Your response should be every line from the entries that includes the string "linejoin".

*** Task input ***

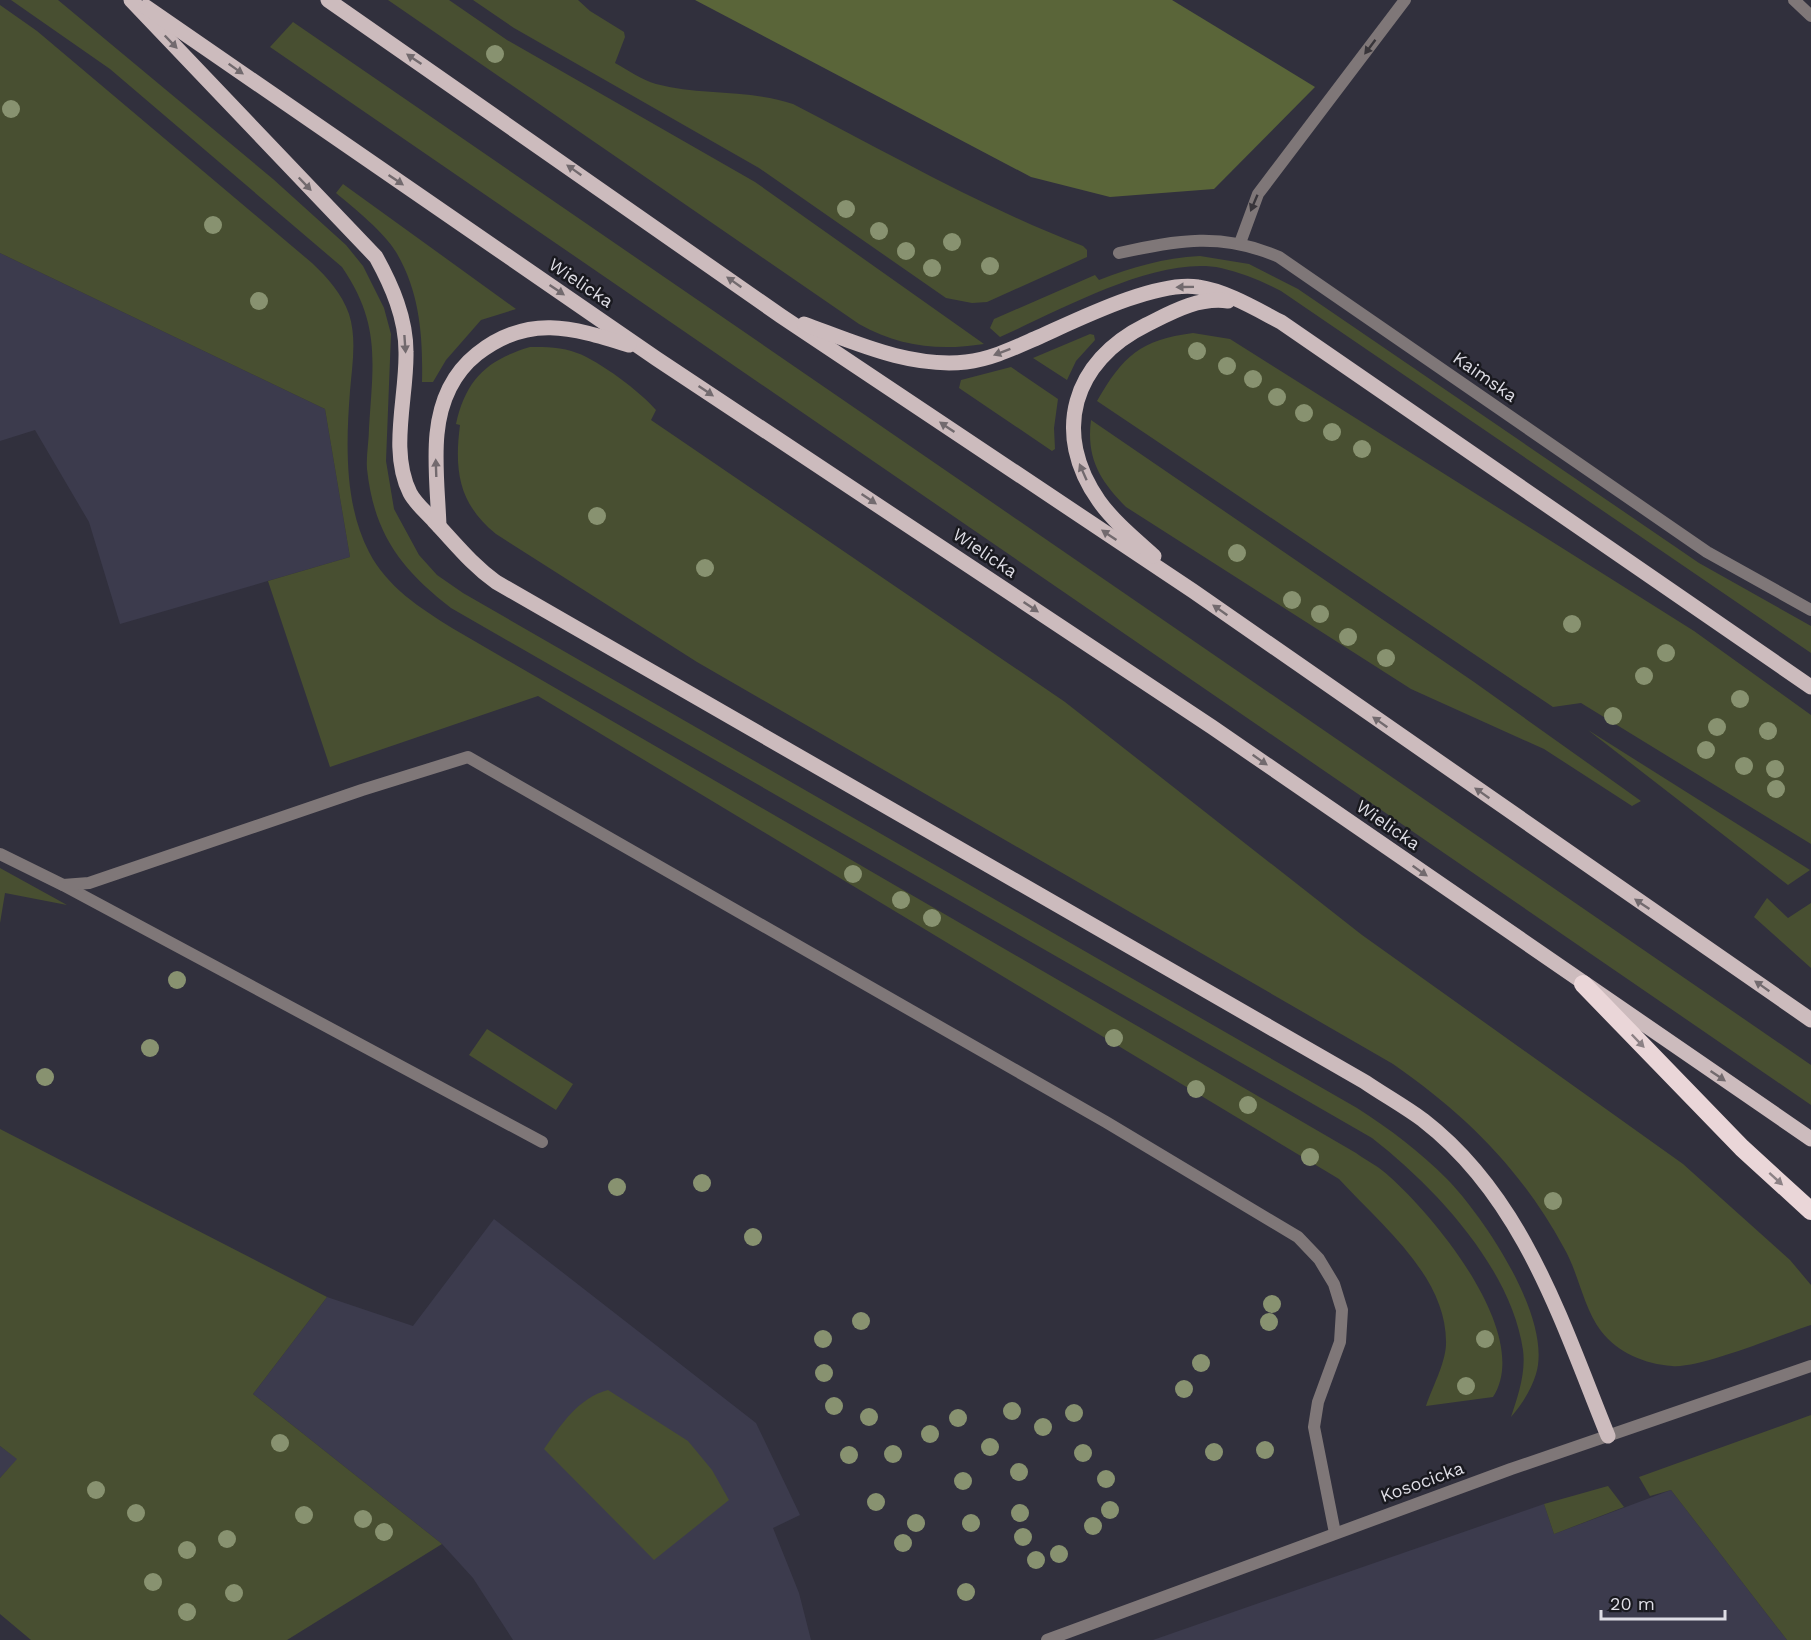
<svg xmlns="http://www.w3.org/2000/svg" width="1811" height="1640" font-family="'Work Sans',sans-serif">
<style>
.built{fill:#3c3b4d}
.green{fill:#484f31}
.forest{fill:#5a6539}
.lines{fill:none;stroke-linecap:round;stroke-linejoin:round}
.service{stroke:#7f7778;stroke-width:12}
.minor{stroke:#7f7778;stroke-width:12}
.tertiary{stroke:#7f7778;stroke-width:12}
.primary{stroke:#ccbbbd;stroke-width:15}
.motorway{stroke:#ead6d8;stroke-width:18}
.tree{fill:#889270}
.oneway{fill:#726a6e}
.oneway2{fill:#38353a}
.oneway3{fill:#8c8185}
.labels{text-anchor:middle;stroke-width:5;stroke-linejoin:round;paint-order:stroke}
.street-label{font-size:18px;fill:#dedde5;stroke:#19191f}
</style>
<rect width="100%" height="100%" fill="#31303d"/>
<g class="built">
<polygon points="0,253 325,409 350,557 120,624 89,522 35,430 0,441"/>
<polygon points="494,1219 756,1423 800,1515 773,1528 799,1593 811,1640 513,1640 473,1578 442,1544 253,1394 327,1297 413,1326"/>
<polygon points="0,1446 18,1459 0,1478"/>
<polygon points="1671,1490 1787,1640 1153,1640 1544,1504 1554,1534"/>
</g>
<g class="green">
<path d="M11,0H58L273,179L346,245L363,266L384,308L391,334L386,461L394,509L419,555L437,575L463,593L1357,1108C1390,1129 1420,1152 1447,1179C1484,1217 1553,1319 1536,1374C1531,1390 1522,1404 1511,1417C1518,1396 1526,1373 1523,1350C1511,1268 1435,1187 1372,1138L451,608C401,569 374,534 367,469C366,456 369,441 369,428C373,363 381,324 342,267L110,69Z"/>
<path d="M388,0H449L507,40L755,182L984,344C939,351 900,347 859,324Z"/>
<path d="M473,0H578L590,11L624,32L625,37L615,63C628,70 642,80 656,84C701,96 749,89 793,104C888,153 982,207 1083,246L1087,250V257L987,302L972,303L946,298L759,168L514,28Z"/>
<path d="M0,5L37,31L312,263C327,277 342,294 349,314C357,339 352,366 350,391C346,443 344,504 369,552C387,587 420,608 452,628L1356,1153C1367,1161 1380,1167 1390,1177C1435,1217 1533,1335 1493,1397L1426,1406C1432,1388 1445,1364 1446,1345C1448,1277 1381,1225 1339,1179L538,696L330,767L268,581L350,557L325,409L0,253Z"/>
<polygon points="293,22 1811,1065 1811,1105 270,47"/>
<path d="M343,184L516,309L481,320L446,360L433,382H422C423,337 420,292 396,252C384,232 354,208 336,193Z"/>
<path d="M1200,256L1249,264L1298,289L1699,563L1811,626V653L1281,291C1262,281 1242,273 1221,268C1157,255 1059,311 1000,337L990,328L994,319L1095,275L1099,280C1133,267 1163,258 1200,256Z"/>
<path d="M1193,333L1230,339L1694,631L1811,715V844L1581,703L1553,707L1097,401C1123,356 1140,340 1193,333Z"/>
<polygon points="1090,334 1094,335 1095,340 1076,361 1067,380 1033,358"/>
<path d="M530,347C546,347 562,347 577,353C598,360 642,393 656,410L651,420L1065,702L1362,935L1683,1164L1790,1260L1811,1285V1325C1780,1335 1700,1369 1672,1366C1645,1364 1618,1353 1601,1331C1583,1307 1579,1274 1564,1248C1521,1169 1466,1115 1393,1064L697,662L496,534C459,504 454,471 460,425L456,424C466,379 487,360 530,347Z"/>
<polygon points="1011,367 1058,399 1054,428 1055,449 1052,451 959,388 961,380"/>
<path d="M1091,420L1474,682L1641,801L1632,806L1544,749L1411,689L1126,507C1100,481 1086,458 1091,420Z"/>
<polygon points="1588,730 1810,870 1788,885"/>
<polygon points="0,868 67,905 5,893 0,923"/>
<polygon points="1767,898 1788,918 1811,903 1811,968 1754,917"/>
<polygon points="487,1029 573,1084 556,1110 469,1055"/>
<polygon points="0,1129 327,1297 253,1394 442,1544 287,1640 31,1640 0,1614 0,1478 17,1459 0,1446"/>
<path d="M608,1390L688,1441L712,1470L729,1500L654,1560L544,1449C561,1425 578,1398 608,1390Z"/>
<polygon points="1811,1415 1811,1640 1787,1640 1671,1490 1650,1496 1639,1477"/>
<polygon points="1608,1486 1624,1507 1554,1534 1544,1504"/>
</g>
<polygon class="forest" points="695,0 1172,0 1315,87 1214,189 1110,197 1031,177"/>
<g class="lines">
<g class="service">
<polyline points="0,854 63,885 542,1142"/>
<polyline points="63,885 89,883 362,790 468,757 1106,1122 1298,1237 1319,1259 1334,1284 1342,1310 1340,1342 1318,1402 1314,1427 1335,1533"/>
</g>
<g class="minor">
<polyline points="1794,0 1811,16"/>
<polyline points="1240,243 1258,194 1405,0"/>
<path d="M1119,253C1178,240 1222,232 1279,257L1707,552L1811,610"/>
</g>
<polyline class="tertiary" points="1047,1640 1511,1469 1811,1366"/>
<g class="primary">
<path d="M131,0L376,257C392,286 406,318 406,352C407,397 389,451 410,493C415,503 427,513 434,521C455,543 471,564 496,582L1365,1082C1384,1095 1404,1106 1423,1120C1524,1198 1562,1323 1608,1436"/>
<polyline points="328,0 781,316 1193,591 1811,1020"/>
<polyline points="146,7 657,359 1212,727 1811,1139"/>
<path d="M804,324C856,343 910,368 966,362C992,359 1016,347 1039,337C1077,320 1157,280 1198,287C1226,291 1256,309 1281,322L1811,687"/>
<path d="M439,526C438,496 434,464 437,434C440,403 452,374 477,354C528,314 571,327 629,345"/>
<path d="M1154,556C1135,539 1114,522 1099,501C1051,433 1073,361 1146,325C1172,312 1198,297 1228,301"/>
</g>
<polyline class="motorway" points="1583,984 1742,1148 1811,1211"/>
</g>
<g class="tree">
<circle cx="495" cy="54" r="9"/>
<circle cx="11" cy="109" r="9"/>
<circle cx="846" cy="209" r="9"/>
<circle cx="213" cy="225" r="9"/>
<circle cx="879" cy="231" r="9"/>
<circle cx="952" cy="242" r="9"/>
<circle cx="906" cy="251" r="9"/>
<circle cx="990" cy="266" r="9"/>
<circle cx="932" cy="268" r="9"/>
<circle cx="259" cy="301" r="9"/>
<circle cx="1197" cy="351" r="9"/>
<circle cx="1227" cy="366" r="9"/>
<circle cx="1253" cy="379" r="9"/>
<circle cx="1277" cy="397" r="9"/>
<circle cx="1304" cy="413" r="9"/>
<circle cx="1332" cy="432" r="9"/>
<circle cx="1362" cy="449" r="9"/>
<circle cx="597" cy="516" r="9"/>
<circle cx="1237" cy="553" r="9"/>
<circle cx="705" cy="568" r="9"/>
<circle cx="1292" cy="600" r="9"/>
<circle cx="1320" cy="614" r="9"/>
<circle cx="1572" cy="624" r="9"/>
<circle cx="1348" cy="637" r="9"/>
<circle cx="1666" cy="653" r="9"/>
<circle cx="1386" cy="658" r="9"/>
<circle cx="1644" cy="676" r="9"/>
<circle cx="1740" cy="699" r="9"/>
<circle cx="1613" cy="716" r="9"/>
<circle cx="1717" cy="727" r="9"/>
<circle cx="1768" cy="731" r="9"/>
<circle cx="1706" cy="750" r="9"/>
<circle cx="1744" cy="766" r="9"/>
<circle cx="1775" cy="769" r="9"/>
<circle cx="1776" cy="789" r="9"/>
<circle cx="853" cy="874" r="9"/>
<circle cx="901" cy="900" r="9"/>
<circle cx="932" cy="918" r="9"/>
<circle cx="177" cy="980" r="9"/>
<circle cx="1114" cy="1038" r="9"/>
<circle cx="150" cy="1048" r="9"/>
<circle cx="45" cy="1077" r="9"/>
<circle cx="1196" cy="1089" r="9"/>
<circle cx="1248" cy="1105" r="9"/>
<circle cx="1310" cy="1157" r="9"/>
<circle cx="702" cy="1183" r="9"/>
<circle cx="617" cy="1187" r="9"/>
<circle cx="1553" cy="1201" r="9"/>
<circle cx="753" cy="1237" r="9"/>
<circle cx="1272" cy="1304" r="9"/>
<circle cx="861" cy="1321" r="9"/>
<circle cx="1269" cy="1322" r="9"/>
<circle cx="823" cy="1339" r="9"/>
<circle cx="1485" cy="1339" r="9"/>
<circle cx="1201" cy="1363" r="9"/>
<circle cx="824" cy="1373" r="9"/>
<circle cx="1466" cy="1386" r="9"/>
<circle cx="1184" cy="1389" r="9"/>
<circle cx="834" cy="1406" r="9"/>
<circle cx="1012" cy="1411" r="9"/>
<circle cx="1074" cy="1413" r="9"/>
<circle cx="869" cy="1417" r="9"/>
<circle cx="958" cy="1418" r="9"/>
<circle cx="1043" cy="1427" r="9"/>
<circle cx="930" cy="1434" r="9"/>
<circle cx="280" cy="1443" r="9"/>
<circle cx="990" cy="1447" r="9"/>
<circle cx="1265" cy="1450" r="9"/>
<circle cx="1214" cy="1452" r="9"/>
<circle cx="1083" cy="1453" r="9"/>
<circle cx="893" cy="1454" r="9"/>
<circle cx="849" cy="1455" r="9"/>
<circle cx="1019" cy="1472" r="9"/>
<circle cx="1106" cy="1479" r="9"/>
<circle cx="963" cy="1481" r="9"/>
<circle cx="96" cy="1490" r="9"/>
<circle cx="876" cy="1502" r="9"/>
<circle cx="1110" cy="1510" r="9"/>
<circle cx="136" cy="1513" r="9"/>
<circle cx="1020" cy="1513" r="9"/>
<circle cx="304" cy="1515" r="9"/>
<circle cx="363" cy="1519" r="9"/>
<circle cx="916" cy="1523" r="9"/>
<circle cx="971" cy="1523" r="9"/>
<circle cx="1093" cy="1526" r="9"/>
<circle cx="384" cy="1532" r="9"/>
<circle cx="1023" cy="1537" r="9"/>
<circle cx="227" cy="1539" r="9"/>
<circle cx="903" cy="1543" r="9"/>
<circle cx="187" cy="1550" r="9"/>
<circle cx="1059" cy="1554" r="9"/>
<circle cx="1036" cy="1560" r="9"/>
<circle cx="153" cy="1582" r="9"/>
<circle cx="966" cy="1592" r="9"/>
<circle cx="234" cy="1593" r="9"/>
<circle cx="187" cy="1612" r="9"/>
</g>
<defs><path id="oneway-solid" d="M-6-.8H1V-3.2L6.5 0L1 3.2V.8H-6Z" transform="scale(1.5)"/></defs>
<g class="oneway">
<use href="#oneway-solid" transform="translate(171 42) rotate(46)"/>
<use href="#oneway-solid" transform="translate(414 59) rotate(-146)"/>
<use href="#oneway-solid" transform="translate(236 69) rotate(35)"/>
<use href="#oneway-solid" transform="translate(574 170) rotate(-145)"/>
<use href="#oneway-solid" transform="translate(396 180) rotate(34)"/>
<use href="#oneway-solid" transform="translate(305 184) rotate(46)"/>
<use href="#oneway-solid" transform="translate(734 282) rotate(-145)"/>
<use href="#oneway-solid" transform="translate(1185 287) rotate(179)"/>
<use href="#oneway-solid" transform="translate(557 290) rotate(34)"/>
<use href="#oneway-solid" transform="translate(405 344) rotate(86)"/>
<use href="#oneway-solid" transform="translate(1002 352) rotate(159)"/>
<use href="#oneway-solid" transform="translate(706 391) rotate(34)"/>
<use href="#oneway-solid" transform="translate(947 427) rotate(-146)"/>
<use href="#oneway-solid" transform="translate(436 468) rotate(-92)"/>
<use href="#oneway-solid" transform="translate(1083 472) rotate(-114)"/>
<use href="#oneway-solid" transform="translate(869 499) rotate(34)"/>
<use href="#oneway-solid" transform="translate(1109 535) rotate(-146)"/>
<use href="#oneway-solid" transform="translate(1031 607) rotate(34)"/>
<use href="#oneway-solid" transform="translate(1220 610) rotate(-145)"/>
<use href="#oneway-solid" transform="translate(1380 722) rotate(-145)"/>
<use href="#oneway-solid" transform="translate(1260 760) rotate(35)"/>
<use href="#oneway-solid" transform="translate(1482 793) rotate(-145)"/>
<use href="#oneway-solid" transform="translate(1420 871) rotate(35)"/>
<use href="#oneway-solid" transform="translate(1642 904) rotate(-146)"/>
<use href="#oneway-solid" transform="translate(1762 986) rotate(-145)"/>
<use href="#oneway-solid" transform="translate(1718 1076) rotate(34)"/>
</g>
<g class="oneway2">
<use href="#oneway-solid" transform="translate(1370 47) rotate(127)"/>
<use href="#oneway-solid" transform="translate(1254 203) rotate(113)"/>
</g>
<g class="oneway3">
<use href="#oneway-solid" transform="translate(1638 1041) rotate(46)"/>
<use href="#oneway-solid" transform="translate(1776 1179) rotate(42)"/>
</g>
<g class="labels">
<g class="street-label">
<text transform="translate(581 283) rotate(34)" y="6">Wielicka</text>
<text transform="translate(1485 377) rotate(35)" y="6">Kaimska</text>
<text transform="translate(985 553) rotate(34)" y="6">Wielicka</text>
<text transform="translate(1388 825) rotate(35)" y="6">Wielicka</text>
<text transform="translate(1422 1482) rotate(-20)" y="6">Kosocicka</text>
</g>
</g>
<path d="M1601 1610v9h124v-9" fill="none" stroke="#dedde5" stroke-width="3"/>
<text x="1610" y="1610" font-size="18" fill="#dedde5" stroke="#19191f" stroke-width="4.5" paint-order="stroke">20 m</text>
</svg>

*** End of Task input ***

Solved exercise =
.lines{fill:none;stroke-linecap:round;stroke-linejoin:round}
.labels{text-anchor:middle;stroke-width:5;stroke-linejoin:round;paint-order:stroke}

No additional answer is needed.